- **EXTRACTED TEXT**:
= Beginning of Section =

Lastly, the are loads of environment variables which are referred to by ${VARIABLE_NAME}
in the docker-compose file. These variabeles are defined in the .env
file, which is also were you can change them. For example, you can set the username and password of your Hades user.
Now everything is ready to go, lets start those containers!
sudo docker-compose --profile default up -d
Accessing Atlas
When your services are up, Atlas is ready to use. Since we created our container in a private VPC network, we’ll need IAP (identity-aware proxy) to access it. Make sure your user has the correct rights to access the VM via IAP. These permissions can be granted for every VM separately. Just find IAP in Google Cloud, and use the IAP-secured Tunnel User
role.
Now we are ready to create an IAP-tunnel to the http-port to which Atlas is exposed (80) and the port which we use locally (8001), since 80 is usually reserved.
gcloud compute start-iap-tunnel atlas-instance 80 --local-host-port=localhost:8001 --zone=europe-west4-a
Adding a new data source
Now we have Atlas up and running, but we haven’t added our own data source yet. By default the Broadsea version of Atlas contains a demo dataset (Eunomia), but this isn’t what we’re looking for.
Results schema
Earlier in this post we mentionted the creation of a results
dataset in BigQuery. However, we did not create any tables yet to hold the data. Now the WebAPI is active, we can use the following url to generate the queries to create the correct tables. Make sure your IAP-tunnel is active, and you check if the dataset names match those in your BigQuery environment.
http://127.0.0.1:8001/WebAPI/ddl/results?dialect=bigquery&schema=results&vocabSchema=cdm&tempSchema=temp&initConceptHierarchy=true
The resulting queries can be ran in BigQuery.

= End of Section =

- **SUPPLIED INFORMATION**:
= Beginning of Section =

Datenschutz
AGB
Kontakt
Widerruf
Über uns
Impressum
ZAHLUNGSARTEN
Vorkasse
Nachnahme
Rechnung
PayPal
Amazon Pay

= End of Section =
= Beginning of Section =

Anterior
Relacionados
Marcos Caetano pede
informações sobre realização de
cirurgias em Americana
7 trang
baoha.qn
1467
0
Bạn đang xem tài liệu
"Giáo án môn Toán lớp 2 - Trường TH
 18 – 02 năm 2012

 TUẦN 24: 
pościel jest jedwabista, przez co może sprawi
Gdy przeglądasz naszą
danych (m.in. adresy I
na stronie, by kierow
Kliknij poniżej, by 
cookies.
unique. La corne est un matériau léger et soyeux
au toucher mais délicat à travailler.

= End of Section =
= Beginning of Section =

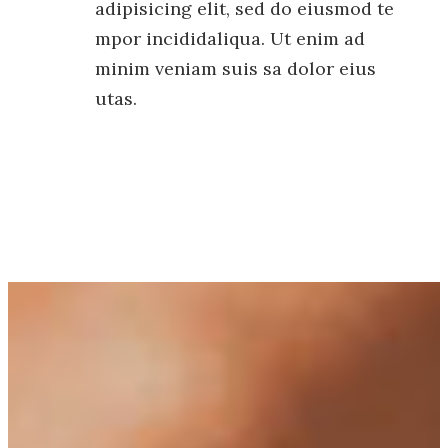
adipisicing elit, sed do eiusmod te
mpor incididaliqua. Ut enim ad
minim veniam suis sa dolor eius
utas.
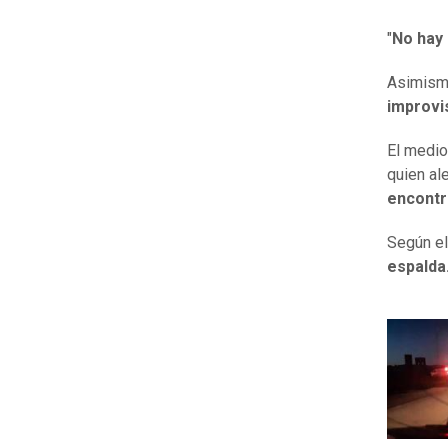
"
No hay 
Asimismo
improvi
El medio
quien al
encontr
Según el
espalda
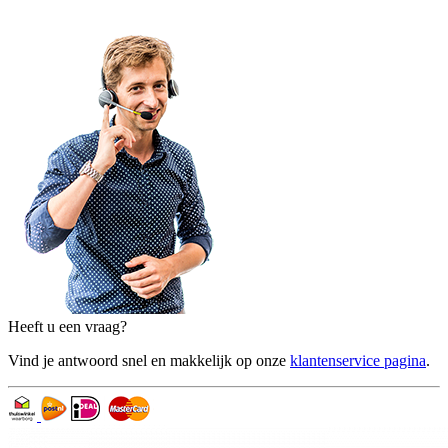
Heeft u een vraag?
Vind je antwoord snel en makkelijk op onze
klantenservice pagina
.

= End of Section =

- **TASK INSTRUCTIONS**:
A – In the Atlas setup text, rename "VM" to "virtual machine" throughout the passage from "Now everything is" to "is usually reserved.", and give that passage with the change made.
B – Return each line of the records that contains the string "corne".
The records bear no relation to the Atlas setup text.

- **REPLIES**:
A –
Now everything is ready to go, lets start those containers!
sudo docker-compose --profile default up -d
Accessing Atlas
When your services are up, Atlas is ready to use. Since we created our container in a private VPC network, we’ll need IAP (identity-aware proxy) to access it. Make sure your user has the correct rights to access the virtual machine via IAP. These permissions can be granted for every virtual machine separately. Just find IAP in Google Cloud, and use the IAP-secured Tunnel User
role.
Now we are ready to create an IAP-tunnel to the http-port to which Atlas is exposed (80) and the port which we use locally (8001), since 80 is usually reserved.

B –
unique. La corne est un matériau léger et soyeux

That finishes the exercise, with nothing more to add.